Resistance and Unseen Black Women’s Labor
- Addisen Mitchell
- Sep 30, 2025
- 3 min read
Updated: Oct 8, 2025
The Exhausted Legacy of Leadership, Resistance and Unpaid Labor in American Movements

In the lengthy history of resistance in America, Black women have always been leaders, organizers and innovators for their movements. Adaptability and creativity are crucial in this context, as is social awareness, all of which are necessary to locate and enact appropriate changes over time. Only this demographic has proven to have the skillset and strength to continue this legacy of persistence, but even we have started to tire. Black women have been at the front of emancipation efforts and the Civil Rights era and created Black Lives Matter (BLM) as a philosophy, but the collective is exhausted, and the 2024 presidential election was the back-breaking straw for many.
When asked about the future of resistance she said, “talk to your neighbors, who talk to their neighbors, who talk to representatives,” and stressed the need for more localized work that builds community.
Circa 2016, the most frequent and well attended demonstrations were marches — masses of citizens gathering to make a statement, yelling we wouldn’t rest until change came. But it didn’t. Rights were still stripped, people still killed in the streets. So the protestors changed instead, and By 2020, protests techniques had become more pointed. Sit-ins targeting institutions contributing to the widespread struggle became frequent even while in a pandemic because the administration’s treatment of public health had emerged as another issue. As they went on, though, these events grew increasingly dangerous for Black attendees. Cops came equipped with riot gear and white citizens drove trucks into crowds, yet those who resisted peacefully were deemed violent.

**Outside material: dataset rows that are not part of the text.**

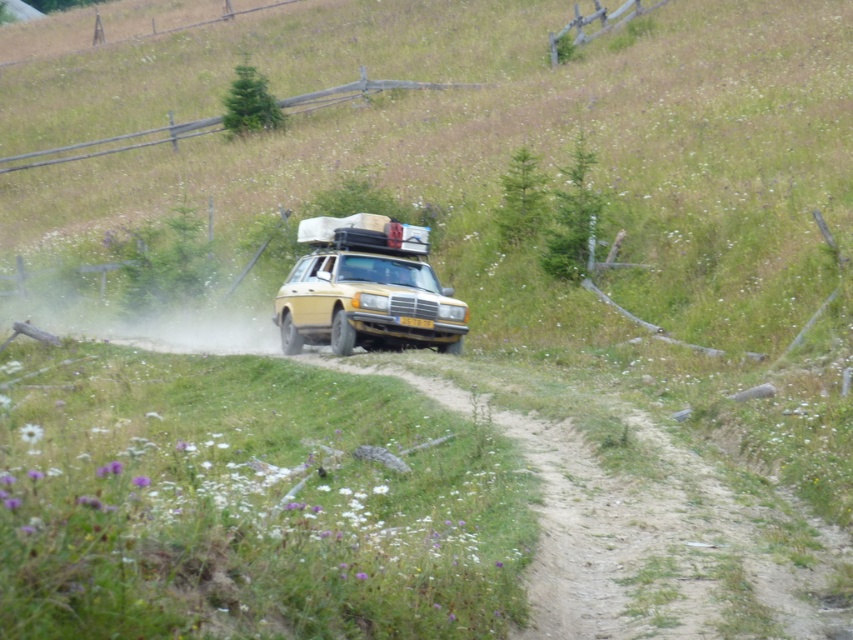
Identify the location of yellow matte/solid car at center. (364, 289).

Can you confirm if yellow matte/solid car at center is wider than yellow plastic license plate at center?

Yes.

Measure the distance between point (337, 344) and camera.

A distance of 18.78 meters exists between point (337, 344) and camera.

Identify the location of yellow matte/solid car at center. (364, 289).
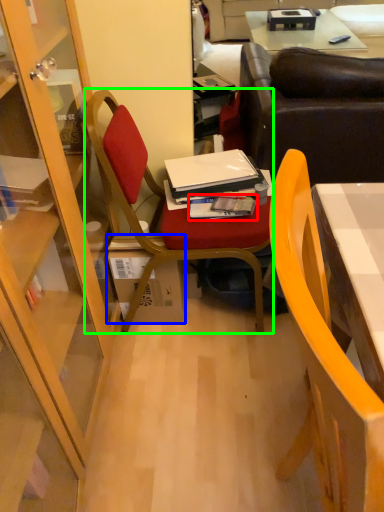
Question: Considering the real-world distances, which object is farthest from magazine (highlighted by a red box)? box (highlighted by a blue box) or chair (highlighted by a green box)?

Choices:
 (A) box
 (B) chair

Answer: (A)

In the summer of 2020, the Armed Conflict Location and Event Data project, a self-described independent and impartial conflict monitoring service, began collecting information on political violence in the U.S. The project found the amount of BLM protests met with law enforcement was double that of right-wing demonstrations and that half of these appearances had resulted in some form of violence. Notably, rallies put together by the Proud Boys and other a far-right militant groups, had a much higher tendency toward violence themselves but were consistently met with less opposition. According to the ACLED’s study “51% of BLM protests were met with physical force … compared to 33% of right-wing demonstrations and 26% of other demonstrations,” which doesn’t account for civilian attacks. Between the government and the racist public’s responses, Black people were being beaten, stalked and killed for exercising what is supposedly a constitutional right.
Then America chose a second Trump term. When the breakdown of the November 2024 election was released, it became evident to minority groups that those Black women hoped to be allies hadn’t voted in their interest. For Black women, a group both often tasked with the care of others and has been the sustaining force of organization, this was especially disappointing. The exit poll showed Black women to have the highest concentration of Harris voters with 92%, followed by Black men at 77%. Other people of color reported significantly less Democrat votes, with Asian and Latino voters both showing around 50%, and it was a huge let down. Community organizer in Pennsylvania, Marty Nwachukwu, says she’d been apprehensive for most of the campaign: “I felt like they needed to work more for [Black women’s votes]. But in the week leading up, there was an energy around that made me hopeful, so I was devastated.” With low morale in the following days, numerous Black women declared that their practices would be changing. Our liberation efforts have been inclusive, but the data showed these efforts aren’t being proportionally reciprocated.
The poll reinforced the fear many Black women have that other people of color or other disenfranchised groups are unreliable in fights against oppression, and genuine, broadly understood intersectionality may be less attainable than previously thought. Compounded with exhaustion from years of work and the consistent threat of violence, this led to a drop in Black women’s involvement in events like rallies and marches in what’s being called the 92% Movement. Even within this, most Black women organizers have pivoted rather than completely stopping, finding and creating new methods in the interest of reprioritizing themselves and their immediate community. Nwachukwu echoed this sentiment, explaining that she now focuses more on economic education and canvassing while refraining from public demonstrations. When asked about the future of resistance she said, “talk to your neighbors, who talk to their neighbors, who talk to representatives,” and stressed the need for more localized work that builds community. While disheartened, she chose not to halt her mission but to reassess and continue on. The political landscape around resistance is volatile and ever changing and it seems Black women are the only entity capable of keeping up.